Rising used car prices ‘have been barrier to people entering insolvency’

Rises in used car prices have been a barrier to people entering insolvency in recent years, according to a financial support service.

Money Wellness made the comments ahead of changes to debt relief orders (DROs) this week, which will raise the value of a vehicle that people who are entering this type of insolvency can own.

From Friday June 28, the total amount someone with a DRO can have will increase from £30,000 to £50,000 and the value of a vehicle they can own when they enter a DRO will rise from £2,000 to £4,000.

There are three types of formal personal insolvency in England and Wales – including DROs, bankruptcies and individual voluntary arrangements (IVAs).

In April, a £90 administration fee to enter a DRO was abolished – and Insolvency Service figures have shown the number of people taking out DROs in England and Wales jumped to record highs in both April and May.

Money Wellness, which is commissioned by the Money and Pensions Service (MaPS) to deliver debt help, as well as being a DRO hub, said that rises in used car values have been a barrier.

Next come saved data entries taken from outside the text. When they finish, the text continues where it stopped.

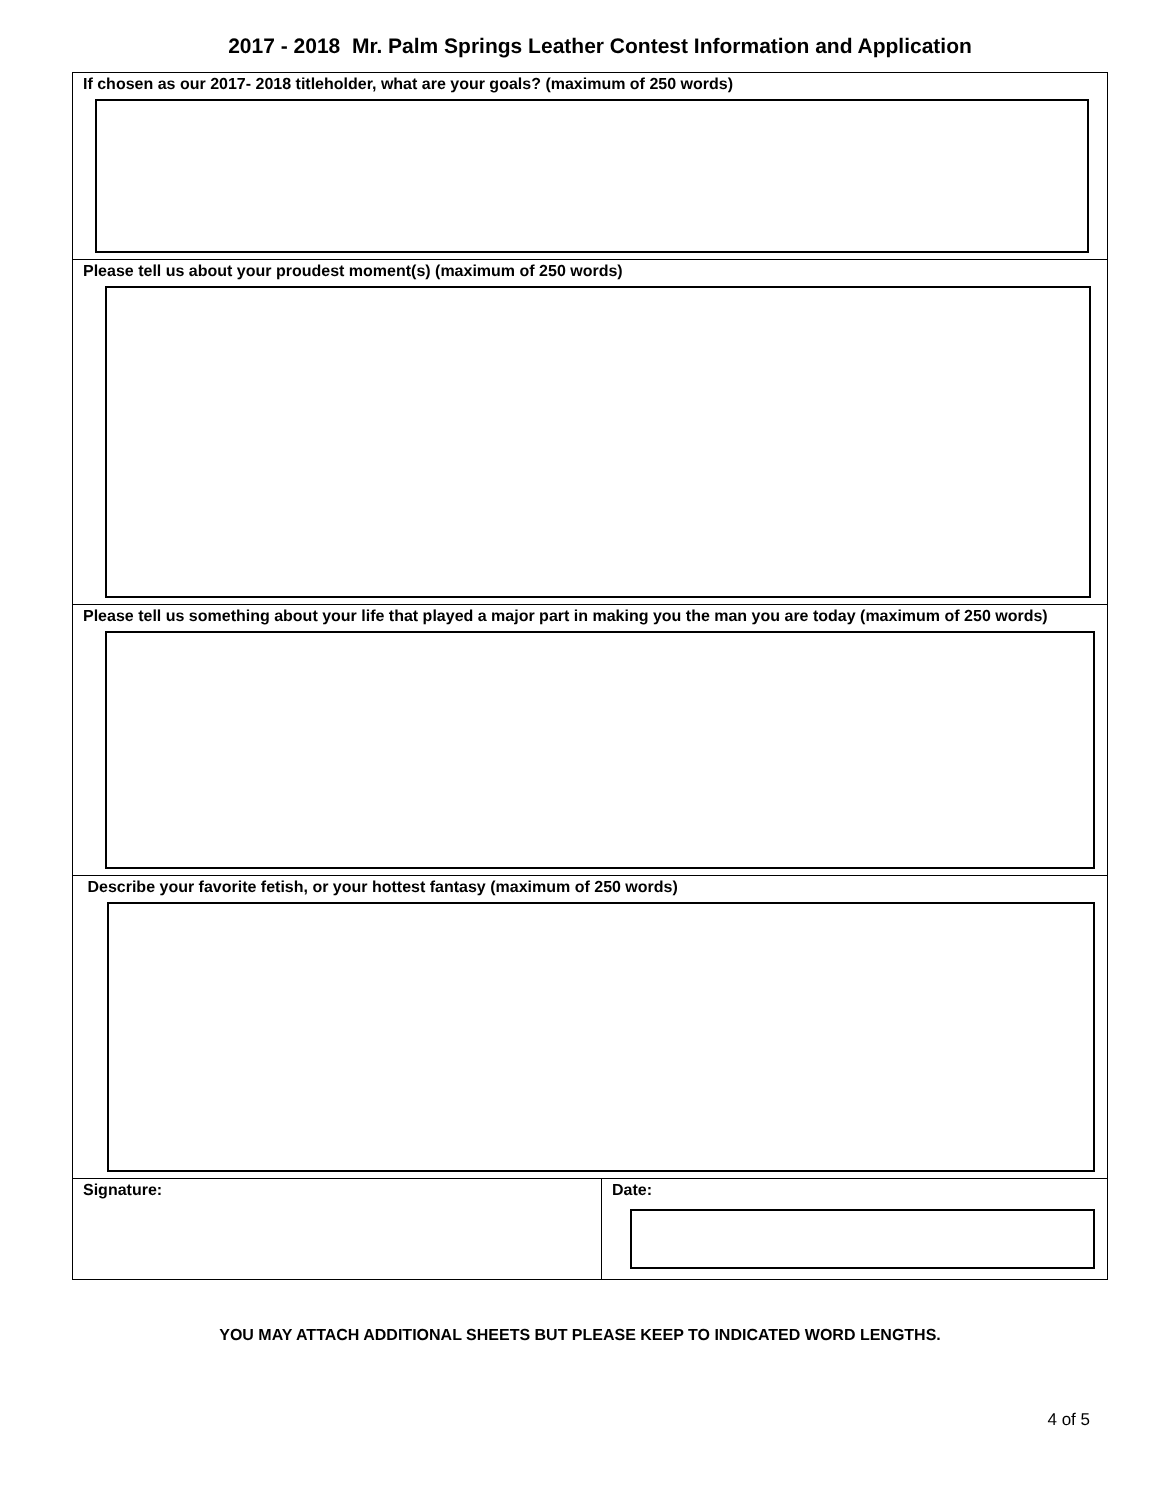2017 - 2018 Mr. Palm Springs Leather Contest Information and Application
| If chosen as our 2017- 2018 titleholder, what are your goals? (maximum of 250 words) | |
| Please tell us about your proudest moment(s) (maximum of 250 words) | |
| Please tell us something about your life that played a major part in making you the man you are today (maximum of 250 words) | |
| Describe your favorite fetish, or your hottest fantasy (maximum of 250 words) | |
| Signature: | Date: |
YOU MAY ATTACH ADDITIONAL SHEETS BUT PLEASE KEEP TO INDICATED WORD LENGTHS.
4 of 5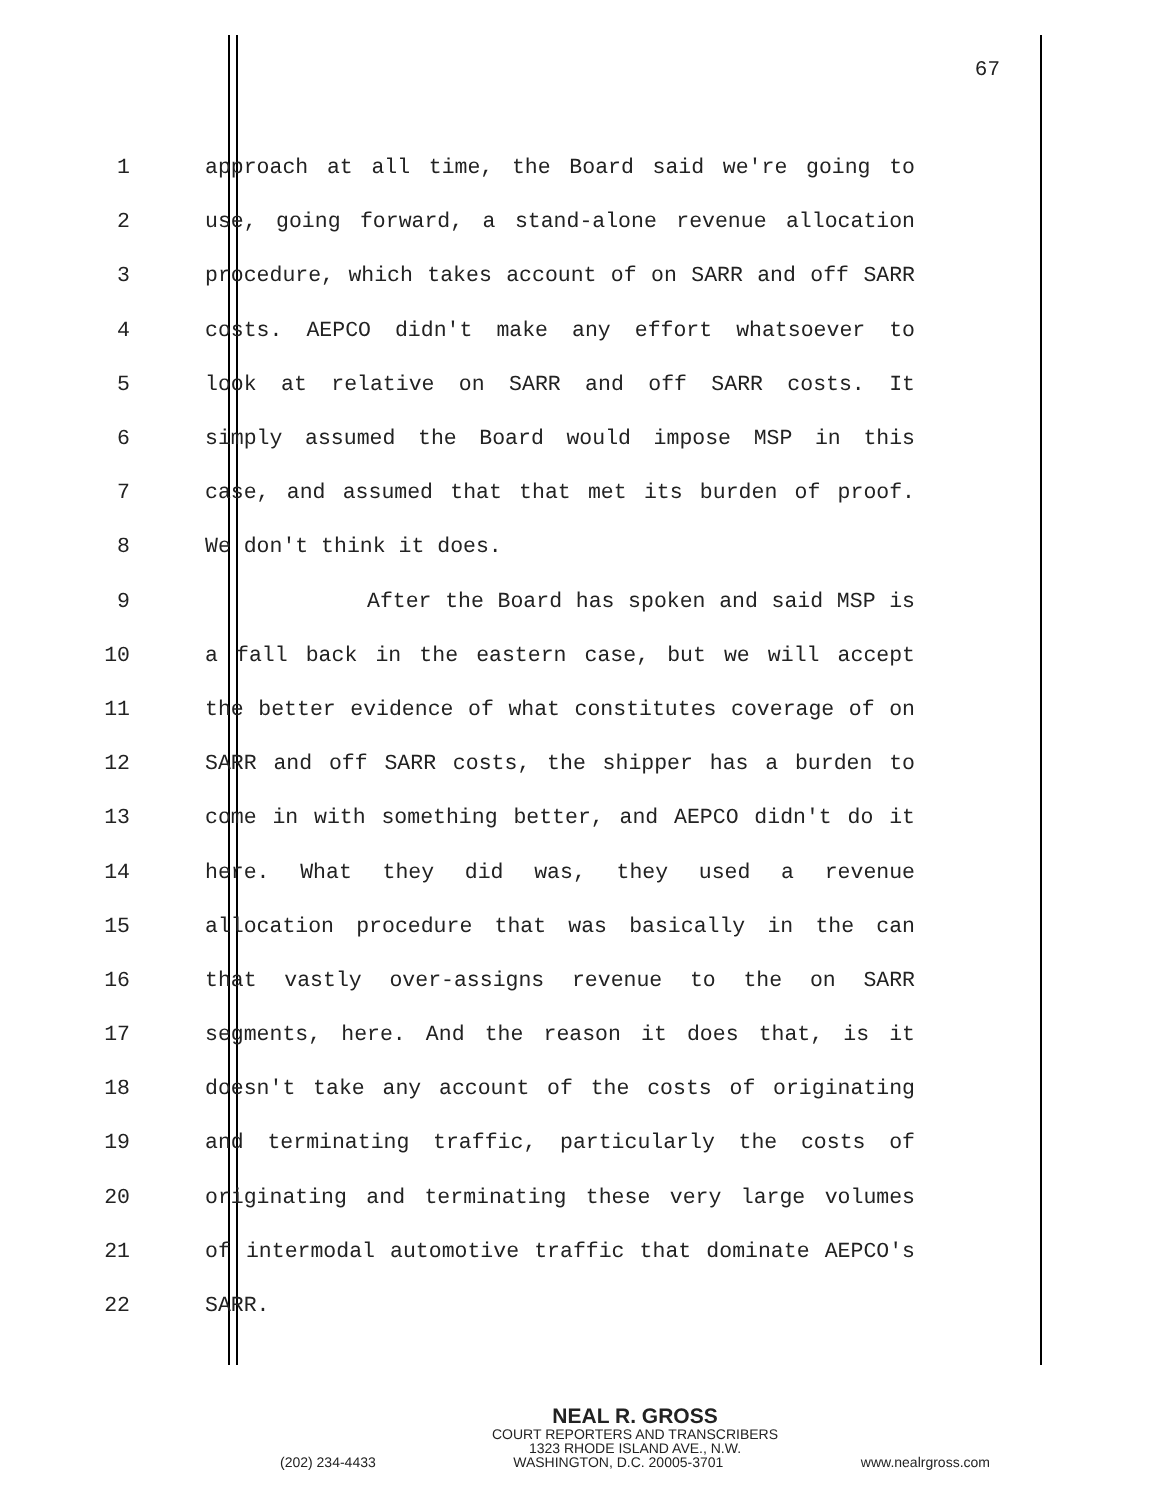67
1 approach at all time, the Board said we're going to
2 use, going forward, a stand-alone revenue allocation
3 procedure, which takes account of on SARR and off SARR
4 costs. AEPCO didn't make any effort whatsoever to
5 look at relative on SARR and off SARR costs. It
6 simply assumed the Board would impose MSP in this
7 case, and assumed that that met its burden of proof.
8 We don't think it does.
9 After the Board has spoken and said MSP is
10 a fall back in the eastern case, but we will accept
11 the better evidence of what constitutes coverage of on
12 SARR and off SARR costs, the shipper has a burden to
13 come in with something better, and AEPCO didn't do it
14 here. What they did was, they used a revenue
15 allocation procedure that was basically in the can
16 that vastly over-assigns revenue to the on SARR
17 segments, here. And the reason it does that, is it
18 doesn't take any account of the costs of originating
19 and terminating traffic, particularly the costs of
20 originating and terminating these very large volumes
21 of intermodal automotive traffic that dominate AEPCO's
22 SARR.
NEAL R. GROSS
COURT REPORTERS AND TRANSCRIBERS
1323 RHODE ISLAND AVE., N.W.
(202) 234-4433 WASHINGTON, D.C. 20005-3701 www.nealrgross.com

Sebrina McCullough, director of external relations at Money Wellness, said: “The rise in car values has proven to be a real stumbling block for those seeking a DRO.

“We’ve had to look for alternative ways to support thousands of people over the past couple of years because of the value of their car. And we’re not talking top-of-the-range vehicles, your average second-hand run-around easily exceeds £2,000 because resale values have increased so dramatically.”

She said the organisation expects to see a further increase in people who are eligible for a DRO, as a result of the changes being made this week.

There are financial consequences to taking out DROs and they remain on credit files for six years.

Ms McCullough added that before the fee was removed “it was impossible for many people already in debt – some living with a negative income – to find £90 to cover the fee. We regularly had to try and help them find grant support and, if this was unsuccessful, ask them to come back when they’d saved up…

“It’s been great to see the direct impact removing the fee has had on people’s lives.”